ジャックと異世界とはじめまして
さっそく何名かの方に読んでいただけたようで嬉しいです。
ブックマークしてくださった方もいるようで、感無量です。
「……っ。う…加藤!っあ、うぐ…。」
急激な意識の浮上に逆らわず跳ね起き、伸ばした手で空をかく。間を置かず襲いくる頭痛に呻き声を漏らし、きつく目を閉じ頭を抱えた。眉を寄せ、目はつぶったまま、徐々に頭痛がひいてゆくのを待つ。
「…っは、ヒデー夢だぜ、ったく。」
尻と足元から感じる柔らかさから寝具の存在を把握し、つまりはそういうことだろうと判断し、独り言ちる。目が覚める寸前に見た、いつもと同じピエロのような舞台衣装の友人の、滅多に見られない焦ったような表情を思い出し、軽く笑う。なんだ、俺。アイツにあんな必死に手を伸ばして貰いたいのか。どうなんだソレ。

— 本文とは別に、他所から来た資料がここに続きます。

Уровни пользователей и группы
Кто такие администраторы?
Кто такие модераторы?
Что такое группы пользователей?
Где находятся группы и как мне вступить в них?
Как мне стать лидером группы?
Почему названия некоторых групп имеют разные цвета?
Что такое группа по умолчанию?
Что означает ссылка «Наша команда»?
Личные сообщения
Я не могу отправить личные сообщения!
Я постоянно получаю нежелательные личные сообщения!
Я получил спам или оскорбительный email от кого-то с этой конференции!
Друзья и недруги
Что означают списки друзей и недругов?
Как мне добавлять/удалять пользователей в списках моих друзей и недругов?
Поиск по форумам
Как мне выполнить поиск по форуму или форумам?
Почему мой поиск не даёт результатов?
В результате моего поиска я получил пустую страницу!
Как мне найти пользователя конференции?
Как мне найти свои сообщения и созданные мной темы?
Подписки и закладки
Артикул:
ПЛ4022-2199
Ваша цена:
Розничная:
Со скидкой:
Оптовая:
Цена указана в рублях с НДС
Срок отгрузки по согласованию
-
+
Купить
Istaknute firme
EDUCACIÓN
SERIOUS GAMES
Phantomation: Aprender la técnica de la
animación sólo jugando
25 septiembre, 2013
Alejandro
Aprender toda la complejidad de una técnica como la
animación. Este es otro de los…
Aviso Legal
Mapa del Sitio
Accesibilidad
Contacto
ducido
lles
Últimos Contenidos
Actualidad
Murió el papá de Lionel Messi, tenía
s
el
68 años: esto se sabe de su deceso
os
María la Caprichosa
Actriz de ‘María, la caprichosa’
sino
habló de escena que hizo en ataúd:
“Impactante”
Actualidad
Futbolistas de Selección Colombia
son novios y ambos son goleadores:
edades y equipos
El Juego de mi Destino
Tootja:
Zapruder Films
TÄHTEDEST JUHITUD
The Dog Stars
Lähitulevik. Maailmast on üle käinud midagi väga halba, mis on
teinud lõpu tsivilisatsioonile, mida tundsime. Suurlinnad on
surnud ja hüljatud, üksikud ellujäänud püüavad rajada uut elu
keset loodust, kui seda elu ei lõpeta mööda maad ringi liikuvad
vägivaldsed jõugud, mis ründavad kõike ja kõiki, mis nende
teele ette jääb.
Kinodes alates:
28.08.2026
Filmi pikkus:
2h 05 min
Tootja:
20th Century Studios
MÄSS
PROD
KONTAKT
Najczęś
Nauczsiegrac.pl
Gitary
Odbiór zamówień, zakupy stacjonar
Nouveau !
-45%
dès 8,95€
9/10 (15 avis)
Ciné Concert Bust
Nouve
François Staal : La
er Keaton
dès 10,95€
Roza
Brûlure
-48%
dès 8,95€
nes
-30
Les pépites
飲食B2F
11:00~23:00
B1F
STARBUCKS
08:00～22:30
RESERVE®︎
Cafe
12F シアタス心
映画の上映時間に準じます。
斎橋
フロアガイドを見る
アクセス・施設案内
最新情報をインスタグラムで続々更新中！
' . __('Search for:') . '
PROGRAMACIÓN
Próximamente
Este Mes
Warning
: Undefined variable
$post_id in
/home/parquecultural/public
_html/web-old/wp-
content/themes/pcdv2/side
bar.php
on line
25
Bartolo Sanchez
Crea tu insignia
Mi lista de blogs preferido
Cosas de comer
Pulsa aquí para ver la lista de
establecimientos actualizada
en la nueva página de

「くくっ、アイツにも教えてやろう。オマエ、俺のことそんな大事に思ってたの?とか言ってやろう。」
嫌そうな顔が目に浮かぶ、とニヤつき。パッと目を開け枕元のケータイを探ろうとし、ようやく気が付いた。
「どこだ、ここ。」
まずはベットから這い出し、部屋の中心に仁王立ちする。ぐるりと一周観察し、ホテルだな、と当たりを付けた。どうせ酔った勢いでお水のねーちゃんでも引っ掛けたんだろう。いつものことだ。それにしても高そうな部屋だが、支払いは大丈夫だろうか…。少し不安になるが、まぁどうにかなるだろうと思い直し、次に身体の確認をする。着ているのは妙にツルツルした羽織りもの1枚で、髪はゴワゴワし、目はゴロゴロする。コンタクトの替えなどという高尚なものは持ち歩いてないので、何度か強く瞬きし、ごまかす。窓際には、いかにもアンティークですと言わんばかりのテーブルセットが備えられ、見覚えのある服が丁寧に畳まれてある。なるほど几帳面な女だったようだ。全く思い出せない昨晩のお相手を想像しながら、風呂場を探して歩き出す。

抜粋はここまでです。